(Records from a data collection)
══════
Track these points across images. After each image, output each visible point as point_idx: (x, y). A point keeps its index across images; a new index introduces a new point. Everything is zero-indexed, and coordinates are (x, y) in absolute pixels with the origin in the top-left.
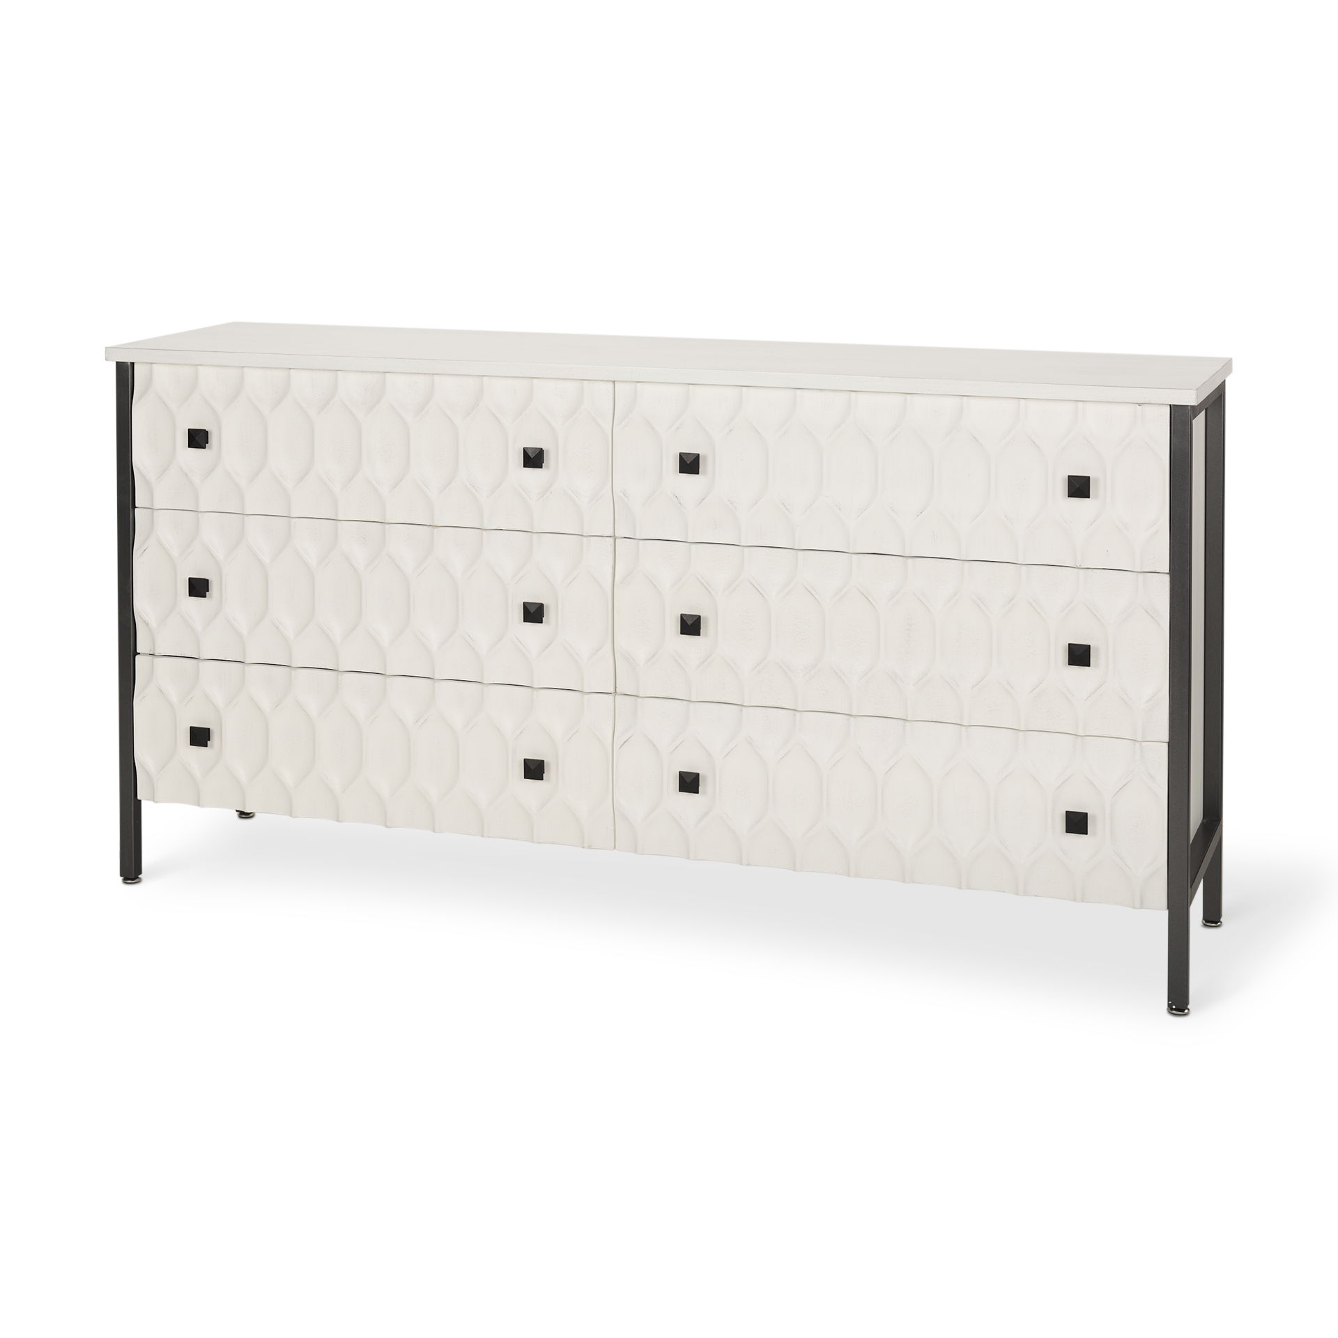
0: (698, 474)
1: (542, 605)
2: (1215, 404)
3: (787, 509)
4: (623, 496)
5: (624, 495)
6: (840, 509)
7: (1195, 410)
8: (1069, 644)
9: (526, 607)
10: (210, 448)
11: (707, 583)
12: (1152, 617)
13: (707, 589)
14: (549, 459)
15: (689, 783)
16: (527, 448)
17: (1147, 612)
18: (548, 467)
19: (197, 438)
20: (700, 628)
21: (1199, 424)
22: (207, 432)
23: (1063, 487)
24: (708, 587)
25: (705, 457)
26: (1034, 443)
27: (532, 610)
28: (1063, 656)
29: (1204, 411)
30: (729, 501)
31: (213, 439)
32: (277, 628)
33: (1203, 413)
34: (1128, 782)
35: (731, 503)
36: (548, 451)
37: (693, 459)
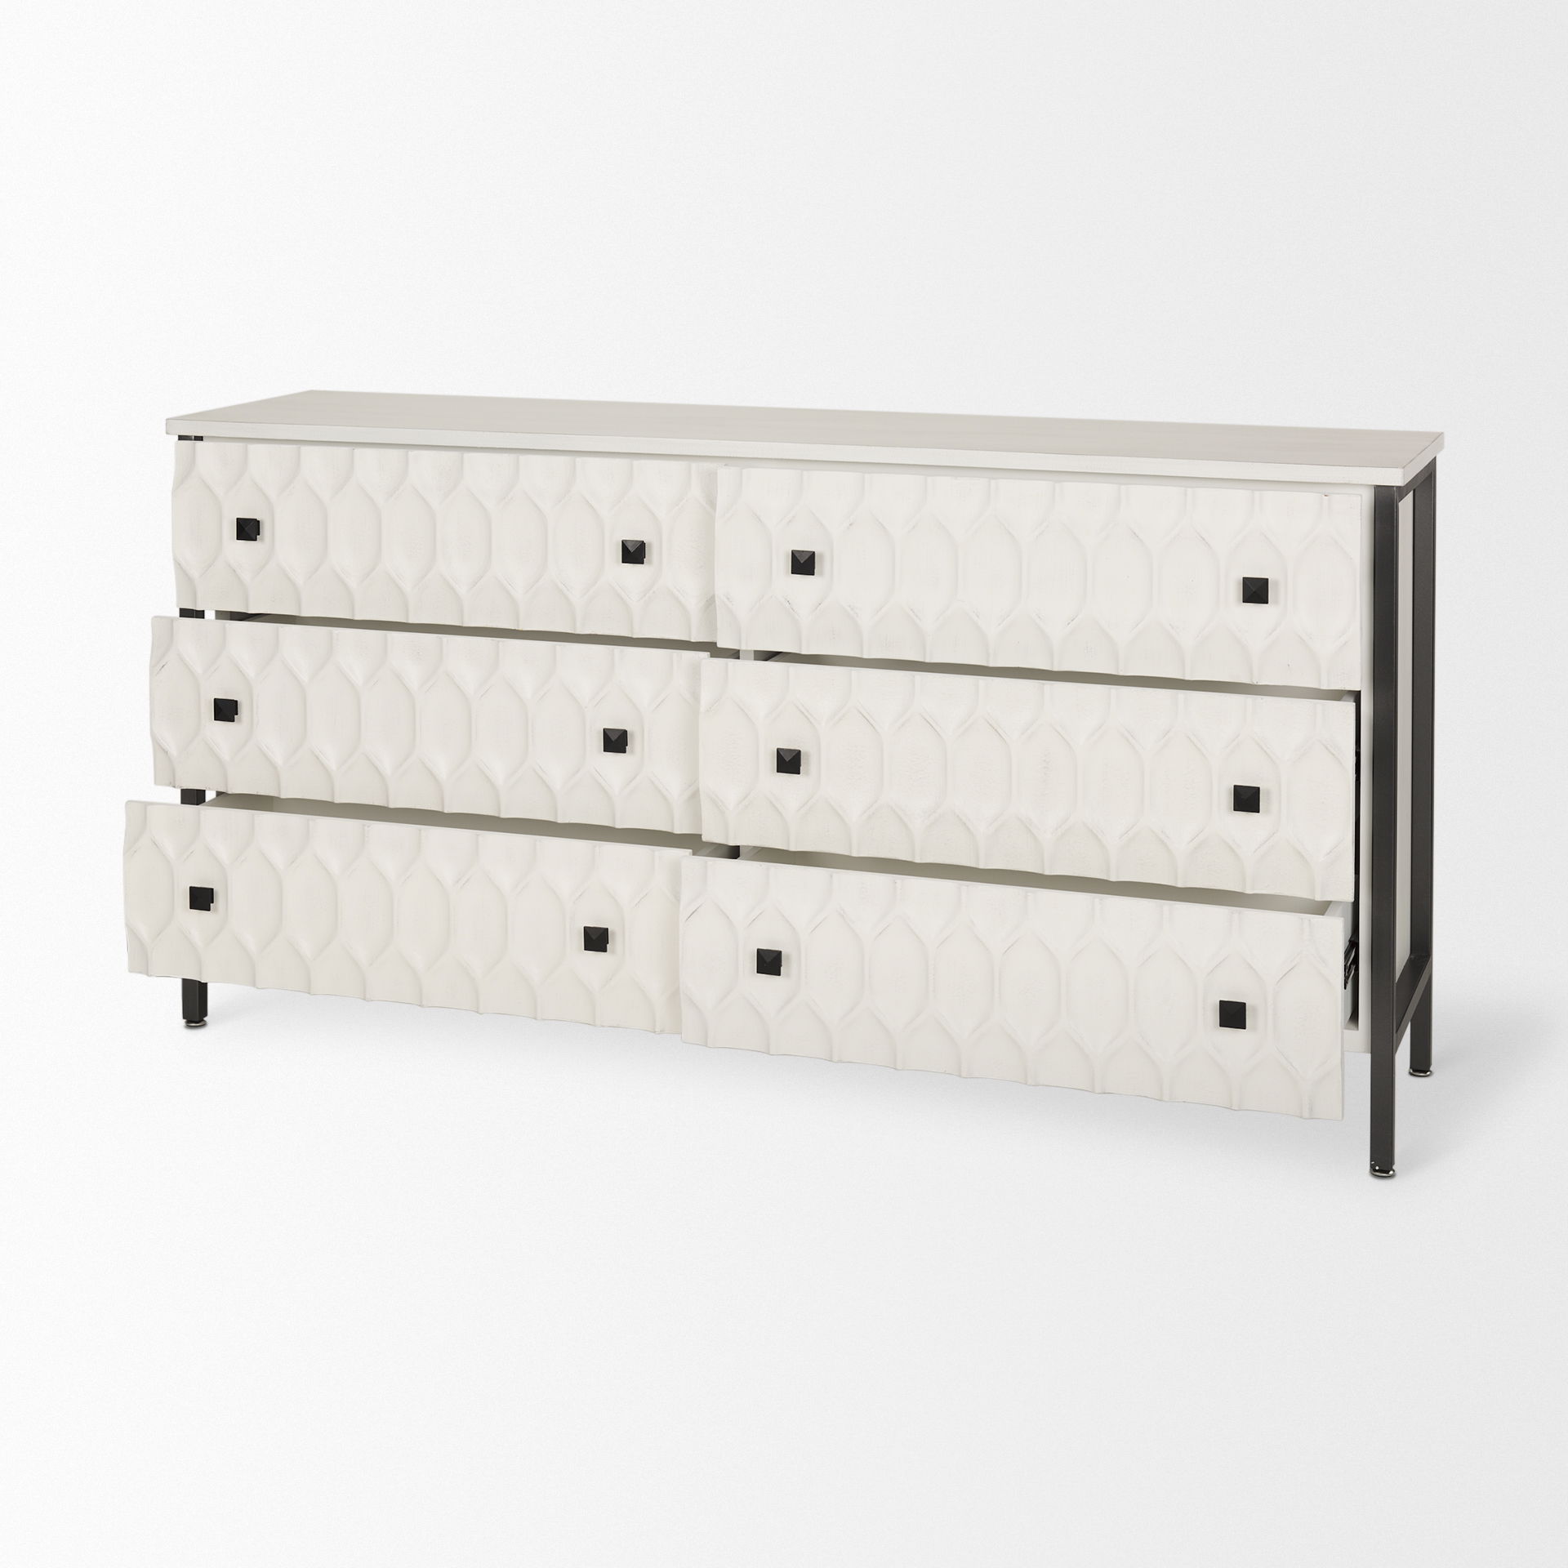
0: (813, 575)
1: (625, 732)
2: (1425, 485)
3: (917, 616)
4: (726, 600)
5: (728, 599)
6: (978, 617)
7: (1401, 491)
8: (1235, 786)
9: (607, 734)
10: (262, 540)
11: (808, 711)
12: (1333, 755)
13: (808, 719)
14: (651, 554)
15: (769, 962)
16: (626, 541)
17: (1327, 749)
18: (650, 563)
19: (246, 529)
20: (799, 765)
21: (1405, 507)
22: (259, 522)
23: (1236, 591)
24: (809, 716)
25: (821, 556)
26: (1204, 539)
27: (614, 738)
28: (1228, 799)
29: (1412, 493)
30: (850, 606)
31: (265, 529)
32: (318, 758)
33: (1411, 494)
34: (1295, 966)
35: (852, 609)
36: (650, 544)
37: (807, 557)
══════
What is needed:
Would you output these lines as a Markdown table with columns n and Line, numbering each row and leaving out blank lines? Cover every line of all the records, but leave the pictures out.

Task response:
| n | Line |
|---|---|
| 1 | Track these points across images. After each image, output each visible point as point_idx: (x, y). A point keeps its index across images; a new index introduces a new point. Everything is zero-indexed, and coordinates are (x, y) in absolute pixels with the origin in the top-left. |
| 2 | 0: (698, 474) |
| 3 | 1: (542, 605) |
| 4 | 2: (1215, 404) |
| 5 | 3: (787, 509) |
| 6 | 4: (623, 496) |
| 7 | 5: (624, 495) |
| 8 | 6: (840, 509) |
| 9 | 7: (1195, 410) |
| 10 | 8: (1069, 644) |
| 11 | 9: (526, 607) |
| 12 | 10: (210, 448) |
| 13 | 11: (707, 583) |
| 14 | 12: (1152, 617) |
| 15 | 13: (707, 589) |
| 16 | 14: (549, 459) |
| 17 | 15: (689, 783) |
| 18 | 16: (527, 448) |
| 19 | 17: (1147, 612) |
| 20 | 18: (548, 467) |
| 21 | 19: (197, 438) |
| 22 | 20: (700, 628) |
| 23 | 21: (1199, 424) |
| 24 | 22: (207, 432) |
| 25 | 23: (1063, 487) |
| 26 | 24: (708, 587) |
| 27 | 25: (705, 457) |
| 28 | 26: (1034, 443) |
| 29 | 27: (532, 610) |
| 30 | 28: (1063, 656) |
| 31 | 29: (1204, 411) |
| 32 | 30: (729, 501) |
| 33 | 31: (213, 439) |
| 34 | 32: (277, 628) |
| 35 | 33: (1203, 413) |
| 36 | 34: (1128, 782) |
| 37 | 35: (731, 503) |
| 38 | 36: (548, 451) |
| 39 | 37: (693, 459) |
| 40 | 0: (813, 575) |
| 41 | 1: (625, 732) |
| 42 | 2: (1425, 485) |
| 43 | 3: (917, 616) |
| 44 | 4: (726, 600) |
| 45 | 5: (728, 599) |
| 46 | 6: (978, 617) |
| 47 | 7: (1401, 491) |
| 48 | 8: (1235, 786) |
| 49 | 9: (607, 734) |
| 50 | 10: (262, 540) |
| 51 | 11: (808, 711) |
| 52 | 12: (1333, 755) |
| 53 | 13: (808, 719) |
| 54 | 14: (651, 554) |
| 55 | 15: (769, 962) |
| 56 | 16: (626, 541) |
| 57 | 17: (1327, 749) |
| 58 | 18: (650, 563) |
| 59 | 19: (246, 529) |
| 60 | 20: (799, 765) |
| 61 | 21: (1405, 507) |
| 62 | 22: (259, 522) |
| 63 | 23: (1236, 591) |
| 64 | 24: (809, 716) |
| 65 | 25: (821, 556) |
| 66 | 26: (1204, 539) |
| 67 | 27: (614, 738) |
| 68 | 28: (1228, 799) |
| 69 | 29: (1412, 493) |
| 70 | 30: (850, 606) |
| 71 | 31: (265, 529) |
| 72 | 32: (318, 758) |
| 73 | 33: (1411, 494) |
| 74 | 34: (1295, 966) |
| 75 | 35: (852, 609) |
| 76 | 36: (650, 544) |
| 77 | 37: (807, 557) |